··· Text passage ···

Simple Recurrent Selection (SRS). A SRS, which is the simplest and cheapest breeding method, is widely practised in a short term seed production programme, e.g. in Thailand, India and Indonesia. It involves only selection and establishment of a seed production population, e.g. SPA and CSO (Figure 2). The SPA is a converted natural stand or plantation for seed production purpose. In this conversion, all phenotypically inferior trees are removed and the area is managed for seed collection. The CSO is a clonal plantation which is designed and managed for seed production purpose. Clones used are from budding of plus trees. Hence, the major difference between SPA and CSO is that selection intensity of seed trees in the SPA is lower than plus trees (clones) in the CSO, i.e. 1:6-1:10 for SPA and 1:100-1:1,000 for CSO. In this method, clonal and progeny tests are not essential. This method is most suitable for short term seed production programme.

Figure 3. Recurrent selection for general combining ability in the teak breeding programme

Recurrent Selections for General Combining Ability (GCA)

This method is a modified SRS. In each breeding or planting zone, it includes a set of CSO, a set of clonal test (CT) of similar clones to the CSO and a set of open pollinated progeny test (OP-PT) if plus tree seed is adequate for the testing programme (Figure 3).

The result of this testing programme is used as a guideline for the following operations:

1. Selection of best clones (e.g. for 25 %) for clonal planting programmes, i.e. through the tissue culture propagation technique;

2. Thinning of CSO and leaving about 50 % of best clones, which have shown higher breeding values in the CT, for seed production;

3. Selection of best individuals from both within and among families in OP-PT for a new breeding population; and

4.

An initial clone set used in this programme is 50-100 clones for the establishment of CT and CSO. Similarly, progenies of these clones are allocated in the OP-PT programme. After the first (clonal) thinning, about 25-50 best clones are left for seed production. Seed from these clones are also used for OP-PT in the new breeding population.

Multiple breeding populations

The main purpose of a long term breeding programme is to generate cumulatively improved plant material as well as to create genetic diversity of the breeding population for as many generations as possible. Multiple breeding populations, designed to manage larger breeding populations, i.e. for larger genetic diversity and gain, have been widely developed. In this programme, a large breeding population (consisting of 200-500 individuals or clones) are divided into a number of smaller breeding populations (e.g. sub-lines or sub-populations) for the breeding operation. There are many breeding systems which have been developed for this multiple breeding populations, such as sub-line breeding system, replicate population breeding system, multiple population breeding system etc. (Namkoong et al., 1980, 1988; Barns, 1984; Wellendorf and Kaosa-ard, 1986; Nikles, 1992). The multiple population breeding system, which seems to be very popular in tropical tree breeding (Barns, 1984; Wellendorf and Kaosa-ard, 1986; Nikles, 1992) has been recommended and used in the teak breeding programme (Wellendorf and Kaosa-ard, 1986).

Multiple population breeding system

A concept of multiple population breeding system is to divide a large breeding population into a number of sub-populations for different breeding directions and objectives, such as for different breeding/planting zones, environmental adaptability and different products (growth, stem quality and wood quality) (Namkoong et al., 1980, 1988).

··· Excerpted data ···

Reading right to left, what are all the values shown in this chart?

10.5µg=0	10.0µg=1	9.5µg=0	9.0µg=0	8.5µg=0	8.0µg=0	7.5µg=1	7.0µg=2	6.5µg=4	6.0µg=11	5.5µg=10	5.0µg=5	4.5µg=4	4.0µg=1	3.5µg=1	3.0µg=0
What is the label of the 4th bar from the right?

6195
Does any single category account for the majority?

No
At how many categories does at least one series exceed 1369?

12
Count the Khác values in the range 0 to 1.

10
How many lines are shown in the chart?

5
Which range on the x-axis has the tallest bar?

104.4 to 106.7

···

The problem> Reproduce the teak breeding passage word for word, starting with "A concept of" and going on through "al., 1980, 1988).". The data play no part in this.

Reply>
A concept of multiple population breeding system is to divide a large breeding population into a number of sub-populations for different breeding directions and objectives, such as for different breeding/planting zones, environmental adaptability and different products (growth, stem quality and wood quality) (Namkoong et al., 1980, 1988).